Congress has the ability to intervene, due to the Railway Labor Act, which governs disputes between railway carriers and labor unions.

“We are reluctant to bypass the standard ratification process for the Tentative Agreement — but we must act to prevent a catastrophic nationwide rail strike, which would grind our economy to a halt,” Pelosi said.

Earlier this year, hundreds of railroaders quit after BNSF Railway enacted a new attendance policy — including in Montana, where the Texas- based railroad employs more than 2,200 people and owns 2,592 miles of track.

“Workers are fed up right now,” AFL-CIO Transportation Trades Department President Greg Regan said last month shortly after two smaller unions voted down their own contracts.

Presently, the unions that have voted against ratification are in “cooling-off” periods that will expire during the first full week of December. At that point, either the unions could go on strike or the railroads could lock employees out. But even if only one union went on strike, it would likely have a cascading effect as workers in other unions refuse to cross the picket line.

In a press release, the president of SMART Transportation Division said that he hoped the railroads and labor could come together to find a resolution without a strike.

“SMART-TD members with their votes have spoken, it’s now back to the bargaining table for our operating craft members,” said President Jeremy Ferguson. “This can all be settled through negotiations and without a strike. A settlement would be in the best interests of the workers, the railroads, shippers and the American people.”

But it’s unclear how much more the railroad industry is willing to give. Association of American Railroads President Ian Jefferies said in a news release that the window for a deal was “narrowing” and that Congress should be prepared to act if a strike does occur. In decades past, Congress has enacted back-to-work legislation to keep railroaders on the job to protect the nation’s supply chain.

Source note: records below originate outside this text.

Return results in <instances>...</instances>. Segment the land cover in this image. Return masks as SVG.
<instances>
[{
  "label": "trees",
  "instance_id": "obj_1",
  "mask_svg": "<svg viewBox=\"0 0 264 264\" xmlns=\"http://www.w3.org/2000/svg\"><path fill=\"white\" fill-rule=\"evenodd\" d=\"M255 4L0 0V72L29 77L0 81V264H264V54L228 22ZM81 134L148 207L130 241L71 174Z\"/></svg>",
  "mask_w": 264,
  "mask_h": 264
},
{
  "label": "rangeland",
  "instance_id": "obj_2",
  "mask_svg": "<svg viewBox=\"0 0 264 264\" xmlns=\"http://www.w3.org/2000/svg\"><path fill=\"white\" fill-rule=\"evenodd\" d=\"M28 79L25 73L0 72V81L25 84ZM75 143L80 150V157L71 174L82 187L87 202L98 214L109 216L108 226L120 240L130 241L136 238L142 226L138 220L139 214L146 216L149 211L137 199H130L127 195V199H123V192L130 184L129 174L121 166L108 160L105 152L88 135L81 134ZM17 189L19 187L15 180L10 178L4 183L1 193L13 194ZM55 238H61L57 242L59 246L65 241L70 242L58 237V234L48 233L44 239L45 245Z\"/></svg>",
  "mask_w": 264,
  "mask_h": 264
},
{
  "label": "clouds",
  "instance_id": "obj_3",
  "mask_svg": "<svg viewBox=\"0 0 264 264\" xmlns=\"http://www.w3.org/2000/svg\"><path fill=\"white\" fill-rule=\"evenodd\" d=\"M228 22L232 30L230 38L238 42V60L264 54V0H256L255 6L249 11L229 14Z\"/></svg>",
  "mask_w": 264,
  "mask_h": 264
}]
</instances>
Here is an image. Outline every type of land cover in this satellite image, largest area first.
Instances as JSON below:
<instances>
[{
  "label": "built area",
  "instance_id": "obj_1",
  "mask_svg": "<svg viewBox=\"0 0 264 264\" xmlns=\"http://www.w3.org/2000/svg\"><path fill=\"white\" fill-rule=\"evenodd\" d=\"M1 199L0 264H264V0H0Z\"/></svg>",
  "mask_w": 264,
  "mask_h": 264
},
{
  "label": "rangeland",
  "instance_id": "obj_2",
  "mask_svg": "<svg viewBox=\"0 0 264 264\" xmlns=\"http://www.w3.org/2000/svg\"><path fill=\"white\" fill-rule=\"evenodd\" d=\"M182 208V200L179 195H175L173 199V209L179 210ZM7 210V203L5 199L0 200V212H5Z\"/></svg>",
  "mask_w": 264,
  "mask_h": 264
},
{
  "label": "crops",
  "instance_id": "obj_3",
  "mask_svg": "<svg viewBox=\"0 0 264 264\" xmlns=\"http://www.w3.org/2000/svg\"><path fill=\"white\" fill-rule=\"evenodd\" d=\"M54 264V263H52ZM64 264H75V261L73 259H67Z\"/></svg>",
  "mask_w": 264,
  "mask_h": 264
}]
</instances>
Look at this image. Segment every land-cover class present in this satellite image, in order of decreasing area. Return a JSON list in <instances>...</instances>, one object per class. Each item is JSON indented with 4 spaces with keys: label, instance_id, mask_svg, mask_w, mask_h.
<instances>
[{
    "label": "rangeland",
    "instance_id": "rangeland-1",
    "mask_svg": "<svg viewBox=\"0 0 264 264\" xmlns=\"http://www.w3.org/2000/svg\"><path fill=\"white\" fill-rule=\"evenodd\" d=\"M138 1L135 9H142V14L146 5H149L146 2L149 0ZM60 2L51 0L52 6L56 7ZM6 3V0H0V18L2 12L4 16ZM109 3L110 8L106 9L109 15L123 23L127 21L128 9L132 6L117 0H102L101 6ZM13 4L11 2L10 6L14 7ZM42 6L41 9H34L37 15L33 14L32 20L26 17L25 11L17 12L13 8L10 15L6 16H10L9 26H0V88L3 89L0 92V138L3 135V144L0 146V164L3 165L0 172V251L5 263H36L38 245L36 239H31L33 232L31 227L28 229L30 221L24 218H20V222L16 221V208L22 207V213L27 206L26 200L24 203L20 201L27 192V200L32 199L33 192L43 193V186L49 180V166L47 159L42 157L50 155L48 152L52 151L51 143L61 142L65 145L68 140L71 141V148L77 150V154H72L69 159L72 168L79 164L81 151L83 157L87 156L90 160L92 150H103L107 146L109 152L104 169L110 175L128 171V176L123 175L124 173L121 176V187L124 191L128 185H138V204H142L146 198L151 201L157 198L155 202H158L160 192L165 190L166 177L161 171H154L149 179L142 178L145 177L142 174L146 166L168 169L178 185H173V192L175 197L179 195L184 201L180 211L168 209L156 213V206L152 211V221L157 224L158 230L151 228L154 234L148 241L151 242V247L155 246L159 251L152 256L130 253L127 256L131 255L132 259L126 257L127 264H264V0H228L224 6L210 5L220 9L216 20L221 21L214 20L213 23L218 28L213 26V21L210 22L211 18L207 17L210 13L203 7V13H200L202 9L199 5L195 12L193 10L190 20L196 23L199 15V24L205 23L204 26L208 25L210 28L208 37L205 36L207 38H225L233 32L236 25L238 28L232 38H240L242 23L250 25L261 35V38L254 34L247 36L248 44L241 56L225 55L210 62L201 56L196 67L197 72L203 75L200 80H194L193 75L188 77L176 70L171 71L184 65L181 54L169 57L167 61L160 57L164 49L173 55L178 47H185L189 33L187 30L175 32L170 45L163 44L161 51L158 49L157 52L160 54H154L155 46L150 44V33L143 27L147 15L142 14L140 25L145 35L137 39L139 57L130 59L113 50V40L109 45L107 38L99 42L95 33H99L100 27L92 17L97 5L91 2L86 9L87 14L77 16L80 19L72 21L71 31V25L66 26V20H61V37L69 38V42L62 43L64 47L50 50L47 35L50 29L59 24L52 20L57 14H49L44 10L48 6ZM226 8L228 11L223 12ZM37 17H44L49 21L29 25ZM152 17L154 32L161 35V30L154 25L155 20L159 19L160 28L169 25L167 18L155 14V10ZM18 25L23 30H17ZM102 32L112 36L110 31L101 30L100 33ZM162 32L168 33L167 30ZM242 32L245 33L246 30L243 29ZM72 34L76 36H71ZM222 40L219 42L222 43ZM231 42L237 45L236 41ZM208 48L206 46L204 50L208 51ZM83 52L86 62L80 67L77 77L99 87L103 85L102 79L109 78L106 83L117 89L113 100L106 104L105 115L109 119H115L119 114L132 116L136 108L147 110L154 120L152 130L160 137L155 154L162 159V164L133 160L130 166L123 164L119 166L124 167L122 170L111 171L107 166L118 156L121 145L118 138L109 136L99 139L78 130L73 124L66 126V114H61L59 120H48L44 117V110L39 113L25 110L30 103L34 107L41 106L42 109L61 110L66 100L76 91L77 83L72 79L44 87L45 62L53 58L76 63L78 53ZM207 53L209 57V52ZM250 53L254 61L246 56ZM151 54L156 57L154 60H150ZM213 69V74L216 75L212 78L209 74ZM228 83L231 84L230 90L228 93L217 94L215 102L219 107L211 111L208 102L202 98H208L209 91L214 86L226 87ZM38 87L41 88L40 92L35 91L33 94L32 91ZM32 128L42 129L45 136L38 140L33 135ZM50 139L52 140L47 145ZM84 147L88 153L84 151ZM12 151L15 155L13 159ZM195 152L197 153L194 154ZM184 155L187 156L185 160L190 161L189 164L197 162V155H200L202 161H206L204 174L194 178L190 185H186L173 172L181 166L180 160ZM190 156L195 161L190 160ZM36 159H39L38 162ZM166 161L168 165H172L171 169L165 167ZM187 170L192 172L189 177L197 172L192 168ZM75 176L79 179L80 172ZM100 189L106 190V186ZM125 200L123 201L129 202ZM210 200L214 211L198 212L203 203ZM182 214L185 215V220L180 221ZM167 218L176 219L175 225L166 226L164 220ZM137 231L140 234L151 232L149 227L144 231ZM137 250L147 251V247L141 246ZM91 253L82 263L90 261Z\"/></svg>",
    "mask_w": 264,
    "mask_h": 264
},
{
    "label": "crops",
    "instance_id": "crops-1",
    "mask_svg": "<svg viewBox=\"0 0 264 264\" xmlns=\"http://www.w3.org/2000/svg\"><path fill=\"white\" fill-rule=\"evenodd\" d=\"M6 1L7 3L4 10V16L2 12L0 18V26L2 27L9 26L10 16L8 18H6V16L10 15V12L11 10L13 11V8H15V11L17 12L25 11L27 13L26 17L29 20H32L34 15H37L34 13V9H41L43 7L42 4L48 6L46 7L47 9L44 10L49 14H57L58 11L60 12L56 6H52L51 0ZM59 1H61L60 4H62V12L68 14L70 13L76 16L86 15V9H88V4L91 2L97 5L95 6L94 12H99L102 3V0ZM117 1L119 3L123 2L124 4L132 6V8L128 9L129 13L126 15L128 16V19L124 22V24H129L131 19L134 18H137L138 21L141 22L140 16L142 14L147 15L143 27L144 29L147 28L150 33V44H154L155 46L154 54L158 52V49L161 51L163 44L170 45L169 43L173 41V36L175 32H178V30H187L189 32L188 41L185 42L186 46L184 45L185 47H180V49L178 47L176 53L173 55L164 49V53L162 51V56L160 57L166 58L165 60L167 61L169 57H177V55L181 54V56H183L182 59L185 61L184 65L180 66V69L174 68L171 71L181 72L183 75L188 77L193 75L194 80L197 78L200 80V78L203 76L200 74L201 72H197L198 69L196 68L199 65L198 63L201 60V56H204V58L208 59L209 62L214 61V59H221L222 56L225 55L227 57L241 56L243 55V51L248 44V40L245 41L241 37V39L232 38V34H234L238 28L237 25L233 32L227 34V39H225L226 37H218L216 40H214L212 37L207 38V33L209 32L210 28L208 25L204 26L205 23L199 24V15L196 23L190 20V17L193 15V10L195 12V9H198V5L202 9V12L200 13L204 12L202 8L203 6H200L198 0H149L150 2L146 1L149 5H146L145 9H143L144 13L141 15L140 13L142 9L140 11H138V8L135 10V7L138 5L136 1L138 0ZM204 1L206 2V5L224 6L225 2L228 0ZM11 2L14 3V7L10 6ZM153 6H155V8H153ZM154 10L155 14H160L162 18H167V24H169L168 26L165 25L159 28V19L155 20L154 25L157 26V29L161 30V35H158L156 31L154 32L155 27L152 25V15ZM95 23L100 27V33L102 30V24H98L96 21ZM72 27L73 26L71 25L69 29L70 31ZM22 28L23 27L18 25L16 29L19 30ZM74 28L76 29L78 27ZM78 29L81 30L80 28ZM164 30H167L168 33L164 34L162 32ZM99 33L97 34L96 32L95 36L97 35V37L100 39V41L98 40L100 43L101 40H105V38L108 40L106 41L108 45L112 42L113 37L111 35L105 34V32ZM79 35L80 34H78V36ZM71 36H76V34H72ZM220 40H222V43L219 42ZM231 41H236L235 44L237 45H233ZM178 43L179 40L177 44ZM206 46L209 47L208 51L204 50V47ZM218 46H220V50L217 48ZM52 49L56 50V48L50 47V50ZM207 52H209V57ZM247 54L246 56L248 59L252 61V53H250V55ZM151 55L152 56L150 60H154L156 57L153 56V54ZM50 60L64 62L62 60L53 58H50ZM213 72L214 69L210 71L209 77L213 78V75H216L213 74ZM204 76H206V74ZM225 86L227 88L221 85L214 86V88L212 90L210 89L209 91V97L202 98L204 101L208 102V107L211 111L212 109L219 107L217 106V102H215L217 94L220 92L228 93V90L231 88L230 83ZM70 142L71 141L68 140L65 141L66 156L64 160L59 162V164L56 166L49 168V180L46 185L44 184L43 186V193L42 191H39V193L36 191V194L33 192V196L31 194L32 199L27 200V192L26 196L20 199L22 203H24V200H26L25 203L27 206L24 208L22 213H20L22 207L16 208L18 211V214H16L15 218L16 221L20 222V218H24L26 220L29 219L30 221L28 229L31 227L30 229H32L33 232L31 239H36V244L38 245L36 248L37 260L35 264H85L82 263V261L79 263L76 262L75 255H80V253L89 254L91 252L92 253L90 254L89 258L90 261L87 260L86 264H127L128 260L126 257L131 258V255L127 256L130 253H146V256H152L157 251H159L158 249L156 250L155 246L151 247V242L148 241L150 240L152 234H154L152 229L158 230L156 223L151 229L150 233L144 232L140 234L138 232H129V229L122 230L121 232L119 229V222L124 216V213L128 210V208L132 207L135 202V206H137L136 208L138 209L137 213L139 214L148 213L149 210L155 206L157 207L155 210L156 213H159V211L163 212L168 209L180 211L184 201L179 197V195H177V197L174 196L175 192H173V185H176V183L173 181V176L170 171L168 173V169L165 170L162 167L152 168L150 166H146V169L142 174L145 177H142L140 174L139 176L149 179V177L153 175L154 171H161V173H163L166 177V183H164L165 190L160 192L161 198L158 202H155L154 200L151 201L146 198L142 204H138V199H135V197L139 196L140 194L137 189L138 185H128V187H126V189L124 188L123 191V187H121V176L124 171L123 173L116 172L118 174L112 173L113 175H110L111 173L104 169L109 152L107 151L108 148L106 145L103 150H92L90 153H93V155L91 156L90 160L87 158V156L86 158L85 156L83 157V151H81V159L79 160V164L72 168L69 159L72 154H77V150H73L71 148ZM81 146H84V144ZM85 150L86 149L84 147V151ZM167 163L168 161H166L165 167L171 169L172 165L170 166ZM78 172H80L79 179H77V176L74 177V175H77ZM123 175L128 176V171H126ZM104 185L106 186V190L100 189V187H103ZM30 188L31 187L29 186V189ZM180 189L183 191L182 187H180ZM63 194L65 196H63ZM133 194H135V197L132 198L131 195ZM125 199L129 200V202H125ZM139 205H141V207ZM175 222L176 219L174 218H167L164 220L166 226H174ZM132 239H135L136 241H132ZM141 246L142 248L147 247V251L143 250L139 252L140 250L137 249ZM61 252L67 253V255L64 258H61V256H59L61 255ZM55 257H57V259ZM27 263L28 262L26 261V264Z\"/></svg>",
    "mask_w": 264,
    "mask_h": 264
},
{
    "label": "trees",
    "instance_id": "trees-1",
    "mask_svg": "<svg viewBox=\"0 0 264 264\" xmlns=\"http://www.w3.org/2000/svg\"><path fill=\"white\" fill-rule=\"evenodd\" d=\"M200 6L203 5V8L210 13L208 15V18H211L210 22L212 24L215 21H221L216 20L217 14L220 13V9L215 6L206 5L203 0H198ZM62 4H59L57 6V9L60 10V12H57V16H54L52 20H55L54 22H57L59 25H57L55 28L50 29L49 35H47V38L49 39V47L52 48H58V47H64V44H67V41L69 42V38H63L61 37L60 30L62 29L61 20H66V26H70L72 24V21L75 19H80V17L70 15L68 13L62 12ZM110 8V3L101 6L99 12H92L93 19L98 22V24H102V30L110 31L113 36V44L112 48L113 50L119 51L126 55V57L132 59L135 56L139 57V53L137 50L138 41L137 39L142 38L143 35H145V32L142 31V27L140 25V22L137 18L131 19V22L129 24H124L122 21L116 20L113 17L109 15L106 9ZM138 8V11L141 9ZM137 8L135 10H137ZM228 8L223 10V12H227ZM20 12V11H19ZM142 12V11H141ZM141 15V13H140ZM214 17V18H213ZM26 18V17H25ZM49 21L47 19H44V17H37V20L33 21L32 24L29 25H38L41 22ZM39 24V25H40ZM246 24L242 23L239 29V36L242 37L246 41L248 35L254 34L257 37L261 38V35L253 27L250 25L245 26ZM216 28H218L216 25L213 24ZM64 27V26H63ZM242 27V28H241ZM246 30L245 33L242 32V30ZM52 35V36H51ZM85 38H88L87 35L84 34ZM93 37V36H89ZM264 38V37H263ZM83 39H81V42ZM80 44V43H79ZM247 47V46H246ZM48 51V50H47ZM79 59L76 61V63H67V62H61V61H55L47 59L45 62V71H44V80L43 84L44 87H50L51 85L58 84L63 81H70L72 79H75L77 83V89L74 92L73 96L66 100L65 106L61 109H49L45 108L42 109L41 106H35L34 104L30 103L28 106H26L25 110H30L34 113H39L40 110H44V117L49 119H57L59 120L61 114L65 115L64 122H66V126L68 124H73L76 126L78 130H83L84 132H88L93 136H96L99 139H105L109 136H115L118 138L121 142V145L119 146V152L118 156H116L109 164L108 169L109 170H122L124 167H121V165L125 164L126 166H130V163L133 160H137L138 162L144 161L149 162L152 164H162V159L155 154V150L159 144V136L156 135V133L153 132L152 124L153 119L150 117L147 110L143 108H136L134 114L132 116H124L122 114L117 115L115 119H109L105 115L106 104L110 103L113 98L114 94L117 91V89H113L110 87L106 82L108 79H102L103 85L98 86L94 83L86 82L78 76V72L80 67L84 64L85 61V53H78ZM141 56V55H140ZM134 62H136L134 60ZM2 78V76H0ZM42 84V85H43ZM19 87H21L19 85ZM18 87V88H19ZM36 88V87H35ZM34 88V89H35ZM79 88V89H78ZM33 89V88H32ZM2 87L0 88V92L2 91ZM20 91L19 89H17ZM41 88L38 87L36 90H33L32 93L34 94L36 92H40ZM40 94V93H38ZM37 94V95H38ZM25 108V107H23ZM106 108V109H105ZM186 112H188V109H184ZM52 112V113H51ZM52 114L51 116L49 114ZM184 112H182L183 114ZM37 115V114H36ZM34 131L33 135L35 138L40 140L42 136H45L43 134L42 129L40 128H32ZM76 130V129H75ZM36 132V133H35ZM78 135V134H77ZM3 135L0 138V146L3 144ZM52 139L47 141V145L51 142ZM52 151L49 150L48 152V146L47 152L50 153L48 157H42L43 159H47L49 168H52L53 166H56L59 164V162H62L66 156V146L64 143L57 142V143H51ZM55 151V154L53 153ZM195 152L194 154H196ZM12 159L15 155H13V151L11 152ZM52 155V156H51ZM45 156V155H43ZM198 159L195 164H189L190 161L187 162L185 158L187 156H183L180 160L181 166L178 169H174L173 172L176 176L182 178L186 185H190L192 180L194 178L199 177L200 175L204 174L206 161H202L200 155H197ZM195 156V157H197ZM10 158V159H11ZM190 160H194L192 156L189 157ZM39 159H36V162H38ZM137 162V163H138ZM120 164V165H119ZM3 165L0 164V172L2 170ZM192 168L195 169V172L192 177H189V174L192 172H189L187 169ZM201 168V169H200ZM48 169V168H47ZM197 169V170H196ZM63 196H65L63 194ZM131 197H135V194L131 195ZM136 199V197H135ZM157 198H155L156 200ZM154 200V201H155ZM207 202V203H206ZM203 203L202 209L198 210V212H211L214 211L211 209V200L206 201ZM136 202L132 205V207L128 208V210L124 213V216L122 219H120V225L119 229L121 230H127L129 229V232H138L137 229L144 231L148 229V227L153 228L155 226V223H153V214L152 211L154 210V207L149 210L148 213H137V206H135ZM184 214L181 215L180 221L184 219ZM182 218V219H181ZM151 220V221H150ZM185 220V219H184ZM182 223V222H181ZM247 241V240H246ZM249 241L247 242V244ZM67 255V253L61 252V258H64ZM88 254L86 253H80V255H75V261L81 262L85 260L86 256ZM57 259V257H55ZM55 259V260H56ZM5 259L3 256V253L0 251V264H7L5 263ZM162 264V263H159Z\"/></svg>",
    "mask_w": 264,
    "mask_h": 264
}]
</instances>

The Association of American Railroads estimates a shutdown of the U.S. freight rail network could cost the national economy $2 billion per day.

Back when a strike looked likely in September, railroads began to secure hazardous material shipments so loads wouldn’t be left unattended outside of rail yards and Amtrak, which often operates its passenger service on tracks owned by the freight railroads, began to cancel trains. That would likely happen again if a deal is not reached and Congress doesn’t act before the deadline.